URLLC slice failure and allocation to master slice

The model is also tested for the whole week for both day and night timings based on varying training and test sets, and time information to ensure the applicability of the model in both of these conditions. An overall accuracy rate of 95.17% is achieved for the proposed model as depicted in Fig. 9. This high accuracy rate of the proposed hybrid reflects the applicability of the proposed model in 5G network slicing.

Fig. 9
figure 9

Hybrid model accuracy results

The proposed hybrid model based on different performance metrics of accuracy, recall, precision, F-score and misclassification rate it was concluded that the model outperforms by generating a recognition rate of 95.17% for the network slice. The results generated are shown in Table 5.

Table 5 Proposed model efficiency based on difference performance metrics

8 Conclusion

5G network slicing is a challenging task and considered as one of a significant feature for next generation wireless networks and commercial businesses. The development of a smart decision making system for incoming network traffic to ensure load balancing, restricting network slice failure, and provide alternate slice in a case of slice failure or overloading conditions is a big hurdle for the research community. To address this problem, the proposed research work outlines the benefits of using hybrid slicing mechanism for optimum prediction of the, best appropriate network slice for all the incoming network traffic based on device key features. This hybrid model is capable of handling different key issues in 5G networks such as, network slice failure and load balancing. Both of these issues are severe for any network service provider. As a certain slice failure results in the form of connection loss for each ongoing calls or newly established requests. While load balancing is another critical issue for the service provider as no optimum load balancing results in cross-talks, no on-time connection establishment, and long wait in queue scenarios. These issues not only results in high revenue loss for the companies, but it mostly diverges the users to other network service providers. This model ensures no connection loss and optimum load balancing conditions by routing both the ongoing requests (in case of slice failure) and the new incoming requests (in case of over-flow slice conditions) to master slice. The capabilities of the model are also tested using other performance metrics such as specificity, recall, time consumption, varying training and test sets, true–false rates and f-score. An overall recognition rate of 95.17% is reported for the proposed hybrid model that reflects the applicability of the proposed approach.

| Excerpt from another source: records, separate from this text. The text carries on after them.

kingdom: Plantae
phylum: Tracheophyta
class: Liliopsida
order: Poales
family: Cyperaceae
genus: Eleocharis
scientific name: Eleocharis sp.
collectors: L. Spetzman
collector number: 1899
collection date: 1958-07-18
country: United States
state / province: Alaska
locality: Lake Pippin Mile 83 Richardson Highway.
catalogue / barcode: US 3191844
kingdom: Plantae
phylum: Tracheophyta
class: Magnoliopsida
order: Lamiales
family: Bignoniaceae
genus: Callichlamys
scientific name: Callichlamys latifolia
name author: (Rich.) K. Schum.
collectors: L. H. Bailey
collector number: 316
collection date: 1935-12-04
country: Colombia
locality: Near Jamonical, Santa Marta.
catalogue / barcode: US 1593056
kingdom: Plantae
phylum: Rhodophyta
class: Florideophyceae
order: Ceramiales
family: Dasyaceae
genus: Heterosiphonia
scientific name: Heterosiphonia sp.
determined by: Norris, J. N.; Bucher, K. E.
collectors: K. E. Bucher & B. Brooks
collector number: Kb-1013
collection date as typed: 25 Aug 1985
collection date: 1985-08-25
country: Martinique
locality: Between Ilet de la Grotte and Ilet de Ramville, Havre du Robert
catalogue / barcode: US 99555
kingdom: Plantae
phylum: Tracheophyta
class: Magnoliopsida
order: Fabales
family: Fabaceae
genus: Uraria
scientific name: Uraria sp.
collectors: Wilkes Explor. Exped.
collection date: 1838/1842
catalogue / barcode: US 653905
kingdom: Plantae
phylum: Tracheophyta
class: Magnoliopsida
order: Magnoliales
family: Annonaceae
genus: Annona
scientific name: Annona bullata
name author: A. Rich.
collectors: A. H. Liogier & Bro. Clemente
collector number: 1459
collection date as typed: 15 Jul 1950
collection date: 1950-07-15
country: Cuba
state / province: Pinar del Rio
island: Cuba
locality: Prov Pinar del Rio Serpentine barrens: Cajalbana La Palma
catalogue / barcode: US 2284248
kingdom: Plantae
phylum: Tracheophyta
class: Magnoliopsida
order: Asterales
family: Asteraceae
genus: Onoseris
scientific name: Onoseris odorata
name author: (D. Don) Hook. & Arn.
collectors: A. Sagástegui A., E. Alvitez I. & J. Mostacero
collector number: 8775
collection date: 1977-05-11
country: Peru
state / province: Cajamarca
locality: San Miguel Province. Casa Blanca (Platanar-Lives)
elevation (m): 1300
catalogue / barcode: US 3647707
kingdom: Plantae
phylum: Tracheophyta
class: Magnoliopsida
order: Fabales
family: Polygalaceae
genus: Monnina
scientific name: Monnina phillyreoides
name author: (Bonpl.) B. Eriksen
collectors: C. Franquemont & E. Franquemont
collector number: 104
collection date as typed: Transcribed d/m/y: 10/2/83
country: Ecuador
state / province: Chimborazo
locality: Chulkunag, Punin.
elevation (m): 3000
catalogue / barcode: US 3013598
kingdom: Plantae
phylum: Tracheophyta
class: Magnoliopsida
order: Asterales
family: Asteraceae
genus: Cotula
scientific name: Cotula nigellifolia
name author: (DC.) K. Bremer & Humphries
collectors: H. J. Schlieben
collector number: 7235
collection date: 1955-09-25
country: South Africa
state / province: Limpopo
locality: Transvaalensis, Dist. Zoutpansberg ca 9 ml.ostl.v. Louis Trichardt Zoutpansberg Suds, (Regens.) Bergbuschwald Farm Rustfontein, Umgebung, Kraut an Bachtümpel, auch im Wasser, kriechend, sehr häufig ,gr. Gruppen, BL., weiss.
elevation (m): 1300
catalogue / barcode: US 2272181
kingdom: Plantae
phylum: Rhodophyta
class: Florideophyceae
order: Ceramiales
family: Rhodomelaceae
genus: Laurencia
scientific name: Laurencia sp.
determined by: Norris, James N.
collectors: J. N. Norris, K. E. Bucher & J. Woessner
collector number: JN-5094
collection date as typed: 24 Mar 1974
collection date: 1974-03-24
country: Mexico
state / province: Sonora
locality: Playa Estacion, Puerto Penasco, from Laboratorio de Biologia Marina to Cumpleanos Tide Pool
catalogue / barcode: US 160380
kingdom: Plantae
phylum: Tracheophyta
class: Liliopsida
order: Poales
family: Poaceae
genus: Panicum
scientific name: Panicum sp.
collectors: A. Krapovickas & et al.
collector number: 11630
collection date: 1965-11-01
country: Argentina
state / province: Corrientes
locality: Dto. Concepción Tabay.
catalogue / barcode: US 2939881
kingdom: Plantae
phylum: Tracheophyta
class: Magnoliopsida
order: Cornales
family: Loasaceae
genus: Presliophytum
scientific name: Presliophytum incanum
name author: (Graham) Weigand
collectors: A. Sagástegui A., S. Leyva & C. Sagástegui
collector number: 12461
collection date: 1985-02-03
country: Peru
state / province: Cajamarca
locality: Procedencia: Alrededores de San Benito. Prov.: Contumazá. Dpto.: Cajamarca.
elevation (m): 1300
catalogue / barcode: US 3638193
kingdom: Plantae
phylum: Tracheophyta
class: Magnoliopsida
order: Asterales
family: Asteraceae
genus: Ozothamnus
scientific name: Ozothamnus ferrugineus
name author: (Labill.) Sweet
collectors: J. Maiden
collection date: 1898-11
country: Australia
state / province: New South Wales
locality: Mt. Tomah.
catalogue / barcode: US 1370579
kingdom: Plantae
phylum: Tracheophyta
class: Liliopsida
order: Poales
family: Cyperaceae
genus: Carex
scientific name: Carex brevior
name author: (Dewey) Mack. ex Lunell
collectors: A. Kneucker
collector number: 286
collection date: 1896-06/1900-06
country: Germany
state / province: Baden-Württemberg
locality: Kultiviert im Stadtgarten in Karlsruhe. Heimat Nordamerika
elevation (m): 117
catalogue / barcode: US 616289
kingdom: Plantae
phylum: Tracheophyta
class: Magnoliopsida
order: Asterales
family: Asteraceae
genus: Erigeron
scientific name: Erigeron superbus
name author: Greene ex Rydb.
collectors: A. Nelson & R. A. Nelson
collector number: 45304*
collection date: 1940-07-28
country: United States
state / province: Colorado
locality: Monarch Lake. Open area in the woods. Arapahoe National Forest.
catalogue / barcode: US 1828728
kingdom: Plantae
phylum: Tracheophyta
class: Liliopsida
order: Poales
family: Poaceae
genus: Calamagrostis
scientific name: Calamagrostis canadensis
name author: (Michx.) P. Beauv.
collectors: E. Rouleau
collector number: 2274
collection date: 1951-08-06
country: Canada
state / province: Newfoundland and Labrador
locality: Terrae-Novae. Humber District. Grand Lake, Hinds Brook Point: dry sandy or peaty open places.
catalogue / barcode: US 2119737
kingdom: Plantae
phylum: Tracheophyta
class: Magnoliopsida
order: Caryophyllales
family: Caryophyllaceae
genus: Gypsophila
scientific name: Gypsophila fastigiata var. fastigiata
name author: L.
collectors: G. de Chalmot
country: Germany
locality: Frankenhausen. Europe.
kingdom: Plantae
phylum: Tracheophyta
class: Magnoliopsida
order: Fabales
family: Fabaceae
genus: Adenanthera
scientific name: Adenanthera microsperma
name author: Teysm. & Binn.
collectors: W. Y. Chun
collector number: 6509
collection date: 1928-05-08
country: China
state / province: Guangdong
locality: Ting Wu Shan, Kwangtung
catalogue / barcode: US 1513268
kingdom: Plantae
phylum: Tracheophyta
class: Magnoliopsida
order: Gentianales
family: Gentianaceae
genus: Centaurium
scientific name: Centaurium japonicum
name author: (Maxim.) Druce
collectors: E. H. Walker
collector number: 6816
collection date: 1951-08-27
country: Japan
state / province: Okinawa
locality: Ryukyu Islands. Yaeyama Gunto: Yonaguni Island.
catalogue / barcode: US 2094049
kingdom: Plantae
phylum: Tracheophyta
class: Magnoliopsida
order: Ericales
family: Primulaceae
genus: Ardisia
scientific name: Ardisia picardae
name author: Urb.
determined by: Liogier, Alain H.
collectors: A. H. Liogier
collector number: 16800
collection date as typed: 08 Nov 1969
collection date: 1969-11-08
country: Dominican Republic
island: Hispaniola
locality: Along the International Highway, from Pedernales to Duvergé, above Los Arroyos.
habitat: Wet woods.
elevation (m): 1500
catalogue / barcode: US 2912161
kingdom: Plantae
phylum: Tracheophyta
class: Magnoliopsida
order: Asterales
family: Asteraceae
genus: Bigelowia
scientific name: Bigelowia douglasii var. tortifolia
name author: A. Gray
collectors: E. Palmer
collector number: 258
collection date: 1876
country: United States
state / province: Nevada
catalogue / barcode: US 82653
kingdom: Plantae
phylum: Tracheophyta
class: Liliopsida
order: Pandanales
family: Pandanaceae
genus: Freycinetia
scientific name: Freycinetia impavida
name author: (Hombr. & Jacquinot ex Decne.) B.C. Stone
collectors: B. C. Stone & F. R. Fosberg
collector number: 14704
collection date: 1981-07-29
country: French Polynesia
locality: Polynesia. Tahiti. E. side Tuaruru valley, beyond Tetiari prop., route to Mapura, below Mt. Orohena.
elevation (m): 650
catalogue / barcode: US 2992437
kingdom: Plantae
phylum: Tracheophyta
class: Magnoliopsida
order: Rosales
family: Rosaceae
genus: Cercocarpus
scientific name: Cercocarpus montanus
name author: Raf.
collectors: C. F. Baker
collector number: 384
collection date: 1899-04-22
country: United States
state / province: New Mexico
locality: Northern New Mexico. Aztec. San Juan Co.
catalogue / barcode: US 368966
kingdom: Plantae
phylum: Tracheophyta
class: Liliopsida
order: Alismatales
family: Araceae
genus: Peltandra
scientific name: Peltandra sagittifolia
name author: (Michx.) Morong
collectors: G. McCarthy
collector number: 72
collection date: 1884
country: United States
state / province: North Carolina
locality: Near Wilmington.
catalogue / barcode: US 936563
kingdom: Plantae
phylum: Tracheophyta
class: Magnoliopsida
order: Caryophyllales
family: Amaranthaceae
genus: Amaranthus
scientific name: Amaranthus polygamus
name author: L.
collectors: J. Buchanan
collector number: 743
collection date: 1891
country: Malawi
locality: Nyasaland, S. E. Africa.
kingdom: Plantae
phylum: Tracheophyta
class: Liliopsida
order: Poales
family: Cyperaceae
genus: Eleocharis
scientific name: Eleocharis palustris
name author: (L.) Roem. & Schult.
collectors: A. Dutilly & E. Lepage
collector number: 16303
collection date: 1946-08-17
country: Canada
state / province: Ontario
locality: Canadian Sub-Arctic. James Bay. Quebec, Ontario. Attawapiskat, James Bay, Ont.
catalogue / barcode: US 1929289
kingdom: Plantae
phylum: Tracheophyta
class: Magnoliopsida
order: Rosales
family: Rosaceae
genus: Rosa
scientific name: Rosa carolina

In future we want to test the applicability of the proposed model in a real production environment once the 5G ecosystem commercially available for the consumers along with devices and networks facilities. Also we will further enhance this research work to significantly address the issues of: handovers, caching, predicting the future load and accordingly assignment of resources, application-based slice management and borrowing network resources from other slices.